Why not as a guardian of the planet? Assuming this wasn’t all bullshit and part of an elaborate hoax.
“Sometimes we fight. Sometimes we capture. Mostly we try to ensure humanity is kept safe and, to a certain extent, oblivious to the dark underlayer of our world.”
“Why keep people unaware?”
“Some cannot handle the fact monsters are real. Others? Well, let’s just say the Salem Witch Trials taught us all what happens when fear overrides common sense.”
“When do I start kicking alien ass?”
“Soon. You’ll need some basic training first.”
“I know how to fight.” Grayson’s dry reply.
“With your fists, yes, and you were impressive with those skates, but how are you with a gun or a sword?”
His brows lifted. “A sword?” Okay, the little boy in him might have just done a happy dance.
“Aries!” A petite woman ran into the room. “You have to hurry.

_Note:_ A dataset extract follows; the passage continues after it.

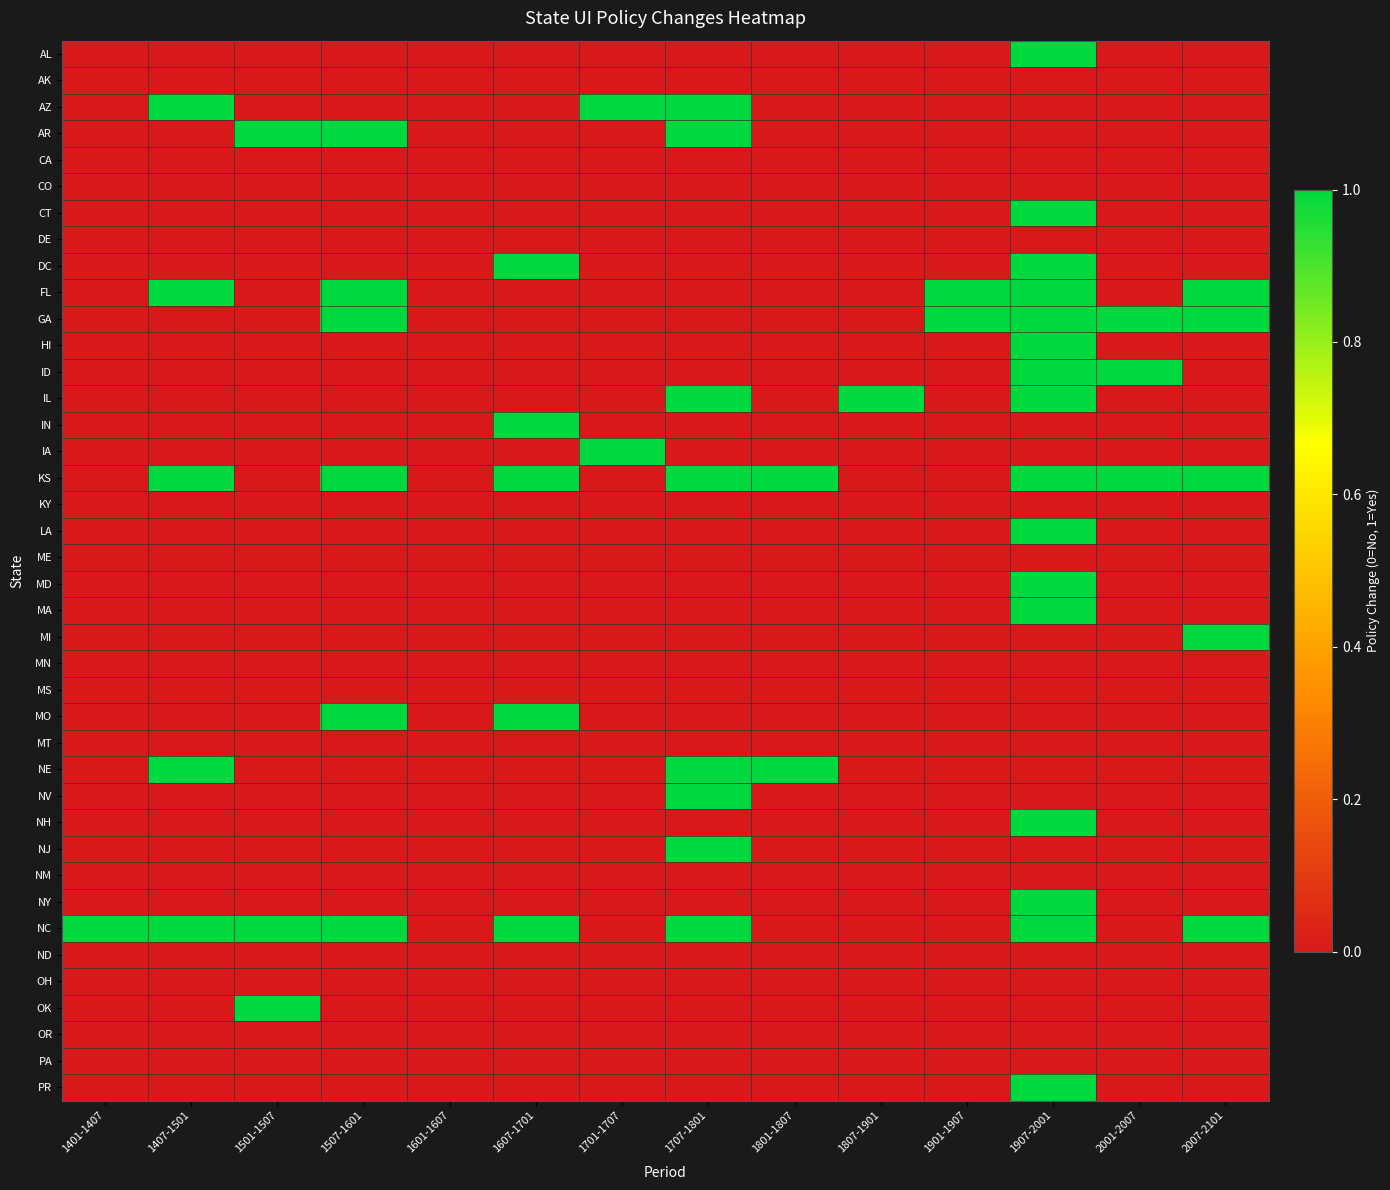

Which series changed the most between 1407-1501 and 1601-1607?

AZ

You and everyone you can muster.”
“What’s happened?”
“The news out of Toronto isn’t good. Those creatures that emerged in the arena are on a rampage and killing en masse.”
“Oh shit. Brothers—”
“Yeah. Yeah. No time to shower because it’s monster-killing time. Shall we keep score?” Virgo asked as he sauntered out beside the guy who’d teased him earlier.
“Fuck yeah. What’s the prize?”
“Loser has to wrangle the next Wendigo.”
“Ugh, I hate those slimy bastards.”
“We all do, bro. So deal?”
“Deal.”
Everyone left but Aries and the little woman wringing her hands. “I’m sorry. I don’t understand why I wasn’t shown the threat.”
“Not your fault, Sage. The Astraeus couldn’t see it either. Why don’t you check on little bean? I’ll be back in a few hours.”
“What? You’re going too?” Her eyes widened.
“Wouldn’t be much of a leader if I didn’t fight.”
“Hold on, you’re leaving? What about me? What am I supposed to do?” Grayson exclaimed.
Aries glanced at the woman. “Can you handle him?”
She shook her head. “Little bean will be waking from her nap and demanding food.”
“What about asking Rebecca or Ruth to give him a tour and a rundown?”
“And have their respective partners pitch a jealous fit?” Sage replied with an arched brow.
Aries glanced at the ceiling. “Tower, can you spare one of your protegees to give us a hand with our newest warrior?” Despite not seeing anything, Grayson assumed he talked to some kind of security camera.
No reply, but Aries didn’t seem concerned. “I’ll be back soon.” He dipped his head to kiss the woman. “If you do see anything, report it to Aquarius. He’ll be able to get in touch with us.” Aries glanced at Grayson. “As for you, stay here until Tower sends someone. We’ll speak more upon my return.”
With that, Aries and the woman left.
Grayson pursed his lips. Now what?
Waiting sounded boring as fuck. He hopped to his feet. Time to check out the place and see if this was truly happening or an elaborate retirement prank.